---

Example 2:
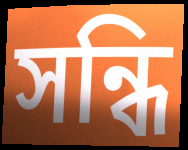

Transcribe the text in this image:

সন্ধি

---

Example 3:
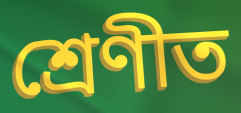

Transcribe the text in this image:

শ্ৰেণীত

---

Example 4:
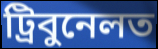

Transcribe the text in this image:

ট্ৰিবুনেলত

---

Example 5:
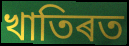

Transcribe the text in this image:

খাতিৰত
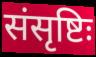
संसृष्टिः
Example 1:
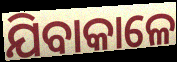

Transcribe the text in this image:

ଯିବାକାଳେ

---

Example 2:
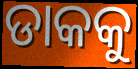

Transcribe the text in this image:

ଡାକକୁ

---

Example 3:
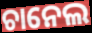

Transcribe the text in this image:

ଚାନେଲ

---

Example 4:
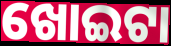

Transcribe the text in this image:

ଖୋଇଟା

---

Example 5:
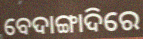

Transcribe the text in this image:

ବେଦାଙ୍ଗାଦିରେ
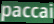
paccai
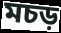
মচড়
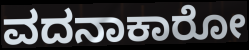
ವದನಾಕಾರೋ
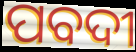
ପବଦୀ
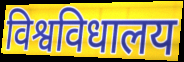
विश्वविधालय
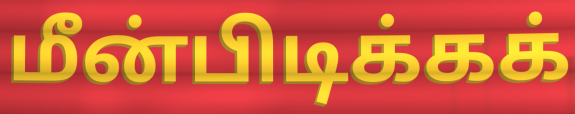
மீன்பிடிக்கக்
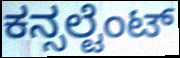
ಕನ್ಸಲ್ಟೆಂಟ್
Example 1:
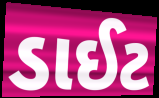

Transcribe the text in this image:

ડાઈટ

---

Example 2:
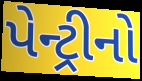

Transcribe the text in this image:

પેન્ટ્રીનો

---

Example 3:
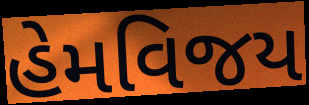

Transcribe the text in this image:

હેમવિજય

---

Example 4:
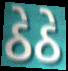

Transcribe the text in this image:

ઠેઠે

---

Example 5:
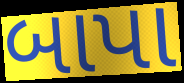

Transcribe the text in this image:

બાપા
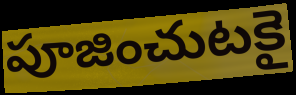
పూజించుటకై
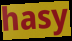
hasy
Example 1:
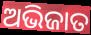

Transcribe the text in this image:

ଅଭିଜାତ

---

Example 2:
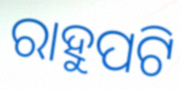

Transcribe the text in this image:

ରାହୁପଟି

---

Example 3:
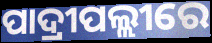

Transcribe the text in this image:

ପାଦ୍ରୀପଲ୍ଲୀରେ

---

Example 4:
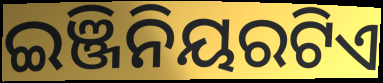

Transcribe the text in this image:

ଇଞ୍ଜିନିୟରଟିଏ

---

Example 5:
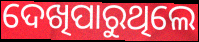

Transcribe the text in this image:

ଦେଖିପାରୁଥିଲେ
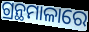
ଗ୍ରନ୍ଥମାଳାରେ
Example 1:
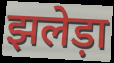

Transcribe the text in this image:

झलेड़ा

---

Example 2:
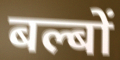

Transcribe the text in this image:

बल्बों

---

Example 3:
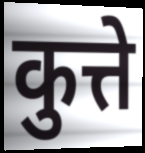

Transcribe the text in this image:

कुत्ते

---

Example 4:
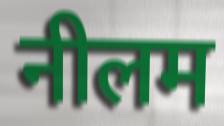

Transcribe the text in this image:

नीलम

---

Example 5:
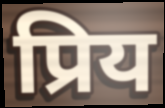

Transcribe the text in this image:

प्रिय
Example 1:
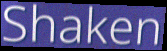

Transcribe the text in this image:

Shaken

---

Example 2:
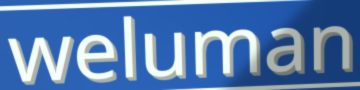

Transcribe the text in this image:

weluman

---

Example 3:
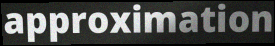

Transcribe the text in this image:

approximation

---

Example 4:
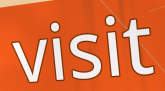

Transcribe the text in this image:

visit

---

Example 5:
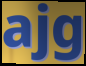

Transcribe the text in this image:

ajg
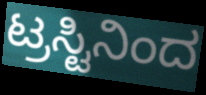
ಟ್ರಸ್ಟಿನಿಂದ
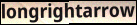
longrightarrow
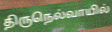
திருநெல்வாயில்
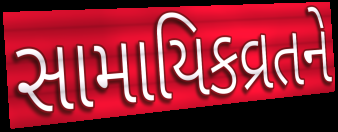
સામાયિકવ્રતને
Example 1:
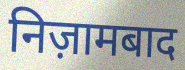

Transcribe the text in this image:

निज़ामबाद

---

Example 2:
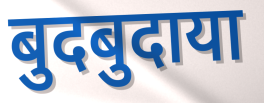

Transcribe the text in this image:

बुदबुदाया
- - -
- **TASK BRIEF**
The full set of entries should be transcribed exactly, pictures left aside.

- **COMPLETED EXERCISE**
---

Example 2:

Transcribe the text in this image:

সন্ধি

---

Example 3:

Transcribe the text in this image:

শ্ৰেণীত

---

Example 4:

Transcribe the text in this image:

ট্ৰিবুনেলত

---

Example 5:

Transcribe the text in this image:

খাতিৰত
संसृष्टिः
Example 1:

Transcribe the text in this image:

ଯିବାକାଳେ

---

Example 2:

Transcribe the text in this image:

ଡାକକୁ

---

Example 3:

Transcribe the text in this image:

ଚାନେଲ

---

Example 4:

Transcribe the text in this image:

ଖୋଇଟା

---

Example 5:

Transcribe the text in this image:

ବେଦାଙ୍ଗାଦିରେ
paccai
মচড়
ವದನಾಕಾರೋ
ପବଦୀ
विश्वविधालय
மீன்பிடிக்கக்
ಕನ್ಸಲ್ಟೆಂಟ್
Example 1:

Transcribe the text in this image:

ડાઈટ

---

Example 2:

Transcribe the text in this image:

પેન્ટ્રીનો

---

Example 3:

Transcribe the text in this image:

હેમવિજય

---

Example 4:

Transcribe the text in this image:

ઠેઠે

---

Example 5:

Transcribe the text in this image:

બાપા
పూజించుటకై
hasy
Example 1:

Transcribe the text in this image:

ଅଭିଜାତ

---

Example 2:

Transcribe the text in this image:

ରାହୁପଟି

---

Example 3:

Transcribe the text in this image:

ପାଦ୍ରୀପଲ୍ଲୀରେ

---

Example 4:

Transcribe the text in this image:

ଇଞ୍ଜିନିୟରଟିଏ

---

Example 5:

Transcribe the text in this image:

ଦେଖିପାରୁଥିଲେ
ଗ୍ରନ୍ଥମାଳାରେ
Example 1:

Transcribe the text in this image:

झलेड़ा

---

Example 2:

Transcribe the text in this image:

बल्बों

---

Example 3:

Transcribe the text in this image:

कुत्ते

---

Example 4:

Transcribe the text in this image:

नीलम

---

Example 5:

Transcribe the text in this image:

प्रिय
Example 1:

Transcribe the text in this image:

Shaken

---

Example 2:

Transcribe the text in this image:

weluman

---

Example 3:

Transcribe the text in this image:

approximation

---

Example 4:

Transcribe the text in this image:

visit

---

Example 5:

Transcribe the text in this image:

ajg
ಟ್ರಸ್ಟಿನಿಂದ
longrightarrow
திருநெல்வாயில்
સામાયિકવ્રતને
Example 1:

Transcribe the text in this image:

निज़ामबाद

---

Example 2:

Transcribe the text in this image:

बुदबुदाया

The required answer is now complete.